Combined residual data of pressure and flow are used to enhance LDL.
By separating the detection and classification phase, multiple leaks are localized.
INTRODUCTION
The urgency of managing challenges due to leakage in pipe networks has become greater in recent years due to water shortages caused by recent droughts, increase in demand along with environmental, social and political pressures (Dighade et al. 2014). The significance of leak detection stems from the fact that many water scarce and arid countries in the world have limited options for water resources development. Although there is awareness that efficient management of water resources is a growing necessity, non-revenue water due to physical losses such as leakage is still excessive in many cities. A World Bank study states that the global estimate of physical water losses is about 32 billion cubic meters each year, half of which occurs in developing countries (Bhagat et al. 2019).
One of the greatest challenges considered in the water distribution system (WDS) is the occurrence of leaks (Li et al. 2020). Reducing leakage volume not only saves water to supply the ever-growing population, but potentially avoids or at least delays costly expansions of the distribution system through hydraulic works and reduces costs related to energy and environmental losses (Ferrante et al. 2013). Lost revenue due to leakage is estimated to be around USD 2.9 billion every year in developing countries alone (Bell 2016). In the case of intermittent supply, which is frequently caused by excessive leakage, the urban poor often suffer most, as they cannot afford proper storage facilities and pumps, and often have to buy water from vendors during non-supply hours. Reducing physical losses will make more water available and enable water utilities to increase coverage, improve quality of services, and reduce expansion and distribution costs.
Water leak detection and localization (LDL) is one of the main activities done in the effort to reduce water leakage volume. Several researchers propose different software-based methods to help in detecting and localizing water leakage as early as possible. Software-based methods rely on algorithms and data-analyzing tools for finding anomalies like leaks in the hydraulic data pattern. In these methods, hydraulic sensors are used to measure time-series data of vital parameters like pressure, flow rate, and temperature. The main theme for software-based methods is having predicted system states and comparing them with the current observation of the system state for finding abnormal events like leakage and contamination. The approaches used in software-based methods could be classified as hydraulic modeling and data-driven-based approaches.
The use of hydraulic modeling in water LDL is customary in many studies (Lah et al. 2018). The advancement of these hydraulic modeling tools makes it easier to predict system states in the WDS under different conditions. A well-calibrated hydraulic WDS model is used as a reference for comparing subsequent time-step hydraulic data in leakage detection. In model-based WDS analysis, the quantity and quality of the available data are the main factors for building a well-calibrated model that results in better LDL (Kirstein et al. 2021). The detection of leakages with the hydraulic model is mostly based on either residual analysis between the WDS hydraulic model predictions and the WDS observations (Pudar & Liggett 1992; Pérez et al. 2009, 2010, 2014; Casillas Ponce et al. 2014; Ferrandez-Gamot et al. 2015; Soldevila et al. 2016, 2017) or WDS state estimates pattern evaluation (Jung & Lansey 2014; Anjana et al. 2015; Jung et al. 2015; Khalilabad et al. 2018). The focus of this paper is on the residual analysis approach.
■ ■ ■
• WHAT TO DO
a) Print the part of the water leak detection text from "By separating the" to "et al. 2019).".
b) In the water leak detection text, how much water does the World Bank study estimate is lost physically worldwide each year?
c) Pick up the water leak detection text after its last sentence and write what comes next.
Nothing in the listing is needed here.

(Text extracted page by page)
■ ■ ■
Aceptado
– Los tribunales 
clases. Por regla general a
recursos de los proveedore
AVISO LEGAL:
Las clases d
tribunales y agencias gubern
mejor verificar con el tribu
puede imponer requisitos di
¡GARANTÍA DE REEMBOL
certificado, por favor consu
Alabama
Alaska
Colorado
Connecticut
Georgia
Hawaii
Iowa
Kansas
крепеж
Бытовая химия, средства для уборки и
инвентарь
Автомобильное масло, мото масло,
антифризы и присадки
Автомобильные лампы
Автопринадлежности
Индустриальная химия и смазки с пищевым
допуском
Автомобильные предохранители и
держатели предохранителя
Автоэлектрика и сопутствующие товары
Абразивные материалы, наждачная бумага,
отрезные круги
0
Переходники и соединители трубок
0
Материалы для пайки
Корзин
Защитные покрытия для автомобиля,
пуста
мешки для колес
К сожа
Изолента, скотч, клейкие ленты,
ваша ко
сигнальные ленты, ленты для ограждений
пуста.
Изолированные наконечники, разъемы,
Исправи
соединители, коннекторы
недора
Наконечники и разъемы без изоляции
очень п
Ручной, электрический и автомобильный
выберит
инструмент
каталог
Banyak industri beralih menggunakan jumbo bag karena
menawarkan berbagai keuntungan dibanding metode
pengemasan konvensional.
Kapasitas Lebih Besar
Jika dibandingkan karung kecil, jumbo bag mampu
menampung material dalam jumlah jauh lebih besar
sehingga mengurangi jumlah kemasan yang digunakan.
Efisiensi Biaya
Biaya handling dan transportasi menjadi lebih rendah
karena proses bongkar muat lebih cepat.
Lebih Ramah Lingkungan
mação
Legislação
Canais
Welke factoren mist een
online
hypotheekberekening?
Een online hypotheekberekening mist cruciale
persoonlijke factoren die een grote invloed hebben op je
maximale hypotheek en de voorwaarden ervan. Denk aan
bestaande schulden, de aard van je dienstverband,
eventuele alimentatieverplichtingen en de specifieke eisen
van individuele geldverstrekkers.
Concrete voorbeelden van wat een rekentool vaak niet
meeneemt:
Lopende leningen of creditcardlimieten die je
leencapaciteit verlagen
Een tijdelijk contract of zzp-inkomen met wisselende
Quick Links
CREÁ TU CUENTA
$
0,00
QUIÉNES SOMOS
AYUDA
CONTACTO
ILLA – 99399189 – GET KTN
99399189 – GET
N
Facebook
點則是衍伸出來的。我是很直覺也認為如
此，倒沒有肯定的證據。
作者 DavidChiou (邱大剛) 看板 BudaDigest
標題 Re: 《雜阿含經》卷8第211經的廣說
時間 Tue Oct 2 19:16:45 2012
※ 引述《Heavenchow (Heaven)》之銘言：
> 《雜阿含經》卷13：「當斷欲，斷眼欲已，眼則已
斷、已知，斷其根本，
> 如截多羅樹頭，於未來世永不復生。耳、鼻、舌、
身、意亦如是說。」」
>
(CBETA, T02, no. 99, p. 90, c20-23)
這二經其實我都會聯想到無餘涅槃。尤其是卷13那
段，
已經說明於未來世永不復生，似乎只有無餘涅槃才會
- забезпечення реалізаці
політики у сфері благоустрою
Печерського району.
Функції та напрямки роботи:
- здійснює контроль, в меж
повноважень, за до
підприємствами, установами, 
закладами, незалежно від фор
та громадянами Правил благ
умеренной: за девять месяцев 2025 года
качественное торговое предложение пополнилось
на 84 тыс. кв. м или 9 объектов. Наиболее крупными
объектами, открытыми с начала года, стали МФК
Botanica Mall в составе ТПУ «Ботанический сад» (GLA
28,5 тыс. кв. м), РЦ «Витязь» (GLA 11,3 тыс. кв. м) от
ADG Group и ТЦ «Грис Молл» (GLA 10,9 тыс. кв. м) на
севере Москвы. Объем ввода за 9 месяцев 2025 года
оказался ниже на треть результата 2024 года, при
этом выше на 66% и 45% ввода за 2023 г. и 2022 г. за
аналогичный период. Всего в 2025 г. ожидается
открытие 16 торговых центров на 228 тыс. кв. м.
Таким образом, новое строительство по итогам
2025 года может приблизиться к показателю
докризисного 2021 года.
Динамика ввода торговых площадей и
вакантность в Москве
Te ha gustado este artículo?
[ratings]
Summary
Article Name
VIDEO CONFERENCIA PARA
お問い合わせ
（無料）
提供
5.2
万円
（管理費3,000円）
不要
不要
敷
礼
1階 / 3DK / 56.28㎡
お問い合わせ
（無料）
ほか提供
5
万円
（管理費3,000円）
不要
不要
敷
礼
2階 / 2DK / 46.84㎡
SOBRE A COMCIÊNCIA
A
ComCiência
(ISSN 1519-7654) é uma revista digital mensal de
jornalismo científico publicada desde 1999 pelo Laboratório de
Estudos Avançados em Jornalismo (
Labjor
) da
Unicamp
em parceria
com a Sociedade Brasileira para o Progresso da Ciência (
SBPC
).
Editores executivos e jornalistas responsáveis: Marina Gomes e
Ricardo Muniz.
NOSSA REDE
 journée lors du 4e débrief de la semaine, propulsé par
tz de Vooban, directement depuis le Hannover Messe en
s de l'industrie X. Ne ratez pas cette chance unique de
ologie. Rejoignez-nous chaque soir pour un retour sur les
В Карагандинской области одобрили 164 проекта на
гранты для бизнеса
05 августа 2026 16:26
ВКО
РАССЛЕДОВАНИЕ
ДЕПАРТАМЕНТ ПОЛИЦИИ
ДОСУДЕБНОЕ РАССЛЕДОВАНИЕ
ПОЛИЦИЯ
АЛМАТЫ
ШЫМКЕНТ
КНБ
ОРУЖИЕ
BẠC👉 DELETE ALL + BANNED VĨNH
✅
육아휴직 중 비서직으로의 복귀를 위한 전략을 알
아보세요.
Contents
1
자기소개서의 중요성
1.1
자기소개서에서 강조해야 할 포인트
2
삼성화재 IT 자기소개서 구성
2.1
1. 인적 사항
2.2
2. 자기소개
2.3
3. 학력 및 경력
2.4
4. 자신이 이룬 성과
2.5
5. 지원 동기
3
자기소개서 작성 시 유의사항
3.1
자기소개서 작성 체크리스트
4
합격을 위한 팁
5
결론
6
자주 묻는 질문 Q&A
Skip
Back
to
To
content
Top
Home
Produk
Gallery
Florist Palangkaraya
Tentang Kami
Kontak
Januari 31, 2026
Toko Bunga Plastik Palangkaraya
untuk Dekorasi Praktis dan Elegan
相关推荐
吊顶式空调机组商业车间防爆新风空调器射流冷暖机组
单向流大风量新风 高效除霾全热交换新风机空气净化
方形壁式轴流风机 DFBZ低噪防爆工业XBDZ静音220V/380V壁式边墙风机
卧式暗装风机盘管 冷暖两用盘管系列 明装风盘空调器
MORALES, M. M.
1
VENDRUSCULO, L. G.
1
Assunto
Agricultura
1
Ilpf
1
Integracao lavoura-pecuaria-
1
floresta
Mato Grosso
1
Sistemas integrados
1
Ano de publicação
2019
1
■ ■ ■
• RESPONSES FOR EACH TASK
a)
By separating the detection and classification phase, multiple leaks are localized.
INTRODUCTION
The urgency of managing challenges due to leakage in pipe networks has become greater in recent years due to water shortages caused by recent droughts, increase in demand along with environmental, social and political pressures (Dighade et al. 2014). The significance of leak detection stems from the fact that many water scarce and arid countries in the world have limited options for water resources development. Although there is awareness that efficient management of water resources is a growing necessity, non-revenue water due to physical losses such as leakage is still excessive in many cities. A World Bank study states that the global estimate of physical water losses is about 32 billion cubic meters each year, half of which occurs in developing countries (Bhagat et al. 2019).

b) About 32 billion cubic meters.

c)
Data-driven approaches extract meaningful information in time-series data using different statistical (Romano et al. 2009, 2017; Jung & Lansey 2014) and artificial intelligence (Mounce & Machell 2006; Aksela et al. 2009; Mounce et al. 2011; Mounce et al. 2014; Ravichandran et al. 2021) algorithms. These approaches have shown promising results in pattern recognition and anomaly detection (Mounce 2013; Mounce et al. 2014). The approaches, however, fail to capture the dynamic nature of WDS and are not robust in boundary changes like pump and valve operational changes (Wu & Liu 2017). Such characteristics of WDS are usually solved with a calibrated hydraulic modeling (Okeya 2018). Hence, the combination of the two approaches is used to get a better result in LDL (Mashford et al. 2012; Ferrandez-Gamot et al. 2015; Soldevila et al. 2016, 2017). The idea of localizing multiple leaks, however, is an open challenge, and the prior works focuses only on single leak localization.
Based on the previous hybrid approach, this study proposes a leakage detection and localization approach. The approach essentially generates leaky and non-leaky residuals using the calibrated hydraulic model and feeds it to a statistical binary classifier for training. After training the classifier, measured pressure and flow values are compared to generate new residuals that are fed to the classifier for isolating leaky and non-leaky residuals. Once a leak is detected, the leaky residual is further analyzed for finding leak locations. In the proposed approach, the outliers in the residual space for multiple time steps are considered as leaking nodes.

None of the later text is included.